--- Page excerpt ---

County jails ill-equipped to handle mental health issues
This story is the second part of a series. Part 1 ran on Tuesday, March 21. The article is a collaboration between Spotlight PA and the Pittsburgh Institute for Nonprofit Journalism, published as part of a Pittsburgh Media Partnership project.
Rachel Bridgeman, a Georgia woman who spent time in the Allegheny County Jail, was released around 5 p.m. on Sept. 22, and boarded a bus wearing only a white T-shirt provided by the jail and the clothes she was arrested in: a black dress and slide-on sandals.
Rachel got off the bus on Pittsburgh’s south side. Hungry and underdressed for the 50-degree weather, she walked into a nearby Rite Aid.
She chugged a bottle of water, she said, and eagerly ate a bag of chips. She began to shop, placing items in a cart. A Rite Aid employee called the police to report a “shoplifting in progress,” according to a police report. Within hours of her release, Rachel was arrested again for retail theft and defiant trespass, minor offenses that come with a maximum sentence of 15 months in jail.

--- Supplied records ---

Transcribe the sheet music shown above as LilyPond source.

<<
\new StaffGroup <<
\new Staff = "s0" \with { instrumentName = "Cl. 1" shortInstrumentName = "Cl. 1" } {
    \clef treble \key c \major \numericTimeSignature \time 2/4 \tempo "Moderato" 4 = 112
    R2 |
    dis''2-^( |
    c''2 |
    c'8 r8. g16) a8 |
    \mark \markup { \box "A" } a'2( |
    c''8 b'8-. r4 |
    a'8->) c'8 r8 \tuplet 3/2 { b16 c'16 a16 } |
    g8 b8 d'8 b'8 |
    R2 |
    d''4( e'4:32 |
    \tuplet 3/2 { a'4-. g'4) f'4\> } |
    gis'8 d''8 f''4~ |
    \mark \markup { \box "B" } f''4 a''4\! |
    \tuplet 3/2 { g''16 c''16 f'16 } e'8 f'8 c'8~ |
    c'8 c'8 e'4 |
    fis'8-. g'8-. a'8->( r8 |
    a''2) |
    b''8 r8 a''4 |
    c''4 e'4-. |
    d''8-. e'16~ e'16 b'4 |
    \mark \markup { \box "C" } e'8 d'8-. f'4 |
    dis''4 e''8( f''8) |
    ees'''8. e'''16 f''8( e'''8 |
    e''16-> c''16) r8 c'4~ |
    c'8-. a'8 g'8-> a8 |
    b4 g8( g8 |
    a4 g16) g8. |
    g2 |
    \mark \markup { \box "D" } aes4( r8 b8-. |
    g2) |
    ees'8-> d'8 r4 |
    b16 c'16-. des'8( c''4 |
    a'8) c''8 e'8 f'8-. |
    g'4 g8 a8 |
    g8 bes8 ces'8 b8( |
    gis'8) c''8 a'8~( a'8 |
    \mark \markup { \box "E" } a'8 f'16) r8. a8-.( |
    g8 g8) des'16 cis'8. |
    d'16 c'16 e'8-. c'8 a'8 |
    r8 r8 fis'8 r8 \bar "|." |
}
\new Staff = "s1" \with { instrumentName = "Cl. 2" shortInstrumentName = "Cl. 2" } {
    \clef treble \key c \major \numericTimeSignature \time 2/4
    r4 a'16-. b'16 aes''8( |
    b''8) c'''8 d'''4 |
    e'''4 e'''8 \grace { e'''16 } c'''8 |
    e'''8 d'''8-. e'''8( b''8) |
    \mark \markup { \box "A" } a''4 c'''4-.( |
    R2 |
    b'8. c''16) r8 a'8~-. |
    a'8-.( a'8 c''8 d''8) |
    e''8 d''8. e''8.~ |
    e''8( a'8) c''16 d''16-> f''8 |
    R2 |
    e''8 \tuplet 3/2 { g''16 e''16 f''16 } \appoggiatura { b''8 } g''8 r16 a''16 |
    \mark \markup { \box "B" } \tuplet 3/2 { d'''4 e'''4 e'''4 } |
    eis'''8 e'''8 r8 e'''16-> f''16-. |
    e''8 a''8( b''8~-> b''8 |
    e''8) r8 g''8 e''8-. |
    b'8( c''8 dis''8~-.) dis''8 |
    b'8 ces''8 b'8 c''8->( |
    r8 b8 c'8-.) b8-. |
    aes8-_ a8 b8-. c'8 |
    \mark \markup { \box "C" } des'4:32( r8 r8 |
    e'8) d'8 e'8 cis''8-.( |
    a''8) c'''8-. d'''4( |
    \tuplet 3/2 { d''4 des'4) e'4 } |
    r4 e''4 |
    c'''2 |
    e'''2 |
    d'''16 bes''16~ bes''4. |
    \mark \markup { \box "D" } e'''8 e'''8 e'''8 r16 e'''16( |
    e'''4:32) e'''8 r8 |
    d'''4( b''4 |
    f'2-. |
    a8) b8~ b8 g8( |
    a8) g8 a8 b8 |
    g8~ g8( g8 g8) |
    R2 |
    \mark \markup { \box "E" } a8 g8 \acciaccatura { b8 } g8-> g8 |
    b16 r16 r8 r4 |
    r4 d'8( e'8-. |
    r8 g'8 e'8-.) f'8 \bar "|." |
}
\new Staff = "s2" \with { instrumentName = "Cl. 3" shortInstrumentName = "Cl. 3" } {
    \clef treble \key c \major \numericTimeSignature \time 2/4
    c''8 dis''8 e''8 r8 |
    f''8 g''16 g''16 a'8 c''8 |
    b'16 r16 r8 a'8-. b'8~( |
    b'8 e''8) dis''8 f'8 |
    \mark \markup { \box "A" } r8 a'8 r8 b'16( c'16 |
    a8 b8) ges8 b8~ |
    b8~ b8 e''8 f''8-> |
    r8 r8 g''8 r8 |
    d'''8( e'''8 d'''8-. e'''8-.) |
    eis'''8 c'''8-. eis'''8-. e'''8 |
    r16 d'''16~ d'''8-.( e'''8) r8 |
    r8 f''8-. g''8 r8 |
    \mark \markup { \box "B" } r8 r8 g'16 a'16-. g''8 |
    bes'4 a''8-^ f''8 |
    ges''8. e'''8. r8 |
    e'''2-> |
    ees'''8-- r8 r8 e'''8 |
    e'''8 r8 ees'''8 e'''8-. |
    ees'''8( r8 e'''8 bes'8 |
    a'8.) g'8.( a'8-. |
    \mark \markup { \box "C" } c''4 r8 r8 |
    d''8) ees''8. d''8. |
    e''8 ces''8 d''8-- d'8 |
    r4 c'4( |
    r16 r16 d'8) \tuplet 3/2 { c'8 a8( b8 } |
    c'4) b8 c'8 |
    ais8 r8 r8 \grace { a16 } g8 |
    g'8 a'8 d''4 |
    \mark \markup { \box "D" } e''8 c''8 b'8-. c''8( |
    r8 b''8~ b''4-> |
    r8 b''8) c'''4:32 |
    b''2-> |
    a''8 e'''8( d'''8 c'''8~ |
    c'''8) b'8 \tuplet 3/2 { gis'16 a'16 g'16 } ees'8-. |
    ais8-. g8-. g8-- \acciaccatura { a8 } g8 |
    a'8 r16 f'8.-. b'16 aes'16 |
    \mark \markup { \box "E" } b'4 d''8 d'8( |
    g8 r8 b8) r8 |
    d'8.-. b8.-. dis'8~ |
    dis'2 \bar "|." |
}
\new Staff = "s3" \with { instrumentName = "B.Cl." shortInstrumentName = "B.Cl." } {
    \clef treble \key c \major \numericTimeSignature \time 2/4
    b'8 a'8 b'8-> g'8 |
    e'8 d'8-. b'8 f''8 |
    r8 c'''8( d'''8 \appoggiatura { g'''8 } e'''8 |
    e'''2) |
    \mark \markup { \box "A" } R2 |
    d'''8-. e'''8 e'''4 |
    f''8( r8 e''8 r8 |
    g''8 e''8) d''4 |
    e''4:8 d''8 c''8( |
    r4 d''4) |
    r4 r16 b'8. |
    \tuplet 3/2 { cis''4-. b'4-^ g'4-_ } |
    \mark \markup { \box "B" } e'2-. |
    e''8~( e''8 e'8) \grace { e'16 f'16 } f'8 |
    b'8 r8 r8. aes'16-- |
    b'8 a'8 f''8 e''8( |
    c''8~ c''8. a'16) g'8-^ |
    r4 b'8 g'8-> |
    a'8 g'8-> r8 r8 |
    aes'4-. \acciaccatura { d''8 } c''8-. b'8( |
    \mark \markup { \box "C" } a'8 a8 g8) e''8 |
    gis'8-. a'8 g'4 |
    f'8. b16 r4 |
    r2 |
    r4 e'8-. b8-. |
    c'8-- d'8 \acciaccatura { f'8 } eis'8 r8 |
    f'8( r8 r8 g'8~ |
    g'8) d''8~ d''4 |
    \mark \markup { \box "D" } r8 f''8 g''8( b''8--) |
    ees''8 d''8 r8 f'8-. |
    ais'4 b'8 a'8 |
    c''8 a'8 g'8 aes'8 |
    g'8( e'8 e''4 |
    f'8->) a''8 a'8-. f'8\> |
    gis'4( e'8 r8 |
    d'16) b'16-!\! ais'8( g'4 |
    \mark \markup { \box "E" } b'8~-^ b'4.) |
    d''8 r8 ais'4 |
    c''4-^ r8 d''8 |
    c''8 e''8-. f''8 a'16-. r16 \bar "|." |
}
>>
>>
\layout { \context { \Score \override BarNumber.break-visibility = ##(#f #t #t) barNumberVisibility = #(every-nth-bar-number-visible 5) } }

---

• Your task: Print, word for word, the stretch of the county jails article from "She chugged a" through "months in jail.".

• Answer for the task:
She chugged a bottle of water, she said, and eagerly ate a bag of chips. She began to shop, placing items in a cart. A Rite Aid employee called the police to report a “shoplifting in progress,” according to a police report. Within hours of her release, Rachel was arrested again for retail theft and defiant trespass, minor offenses that come with a maximum sentence of 15 months in jail.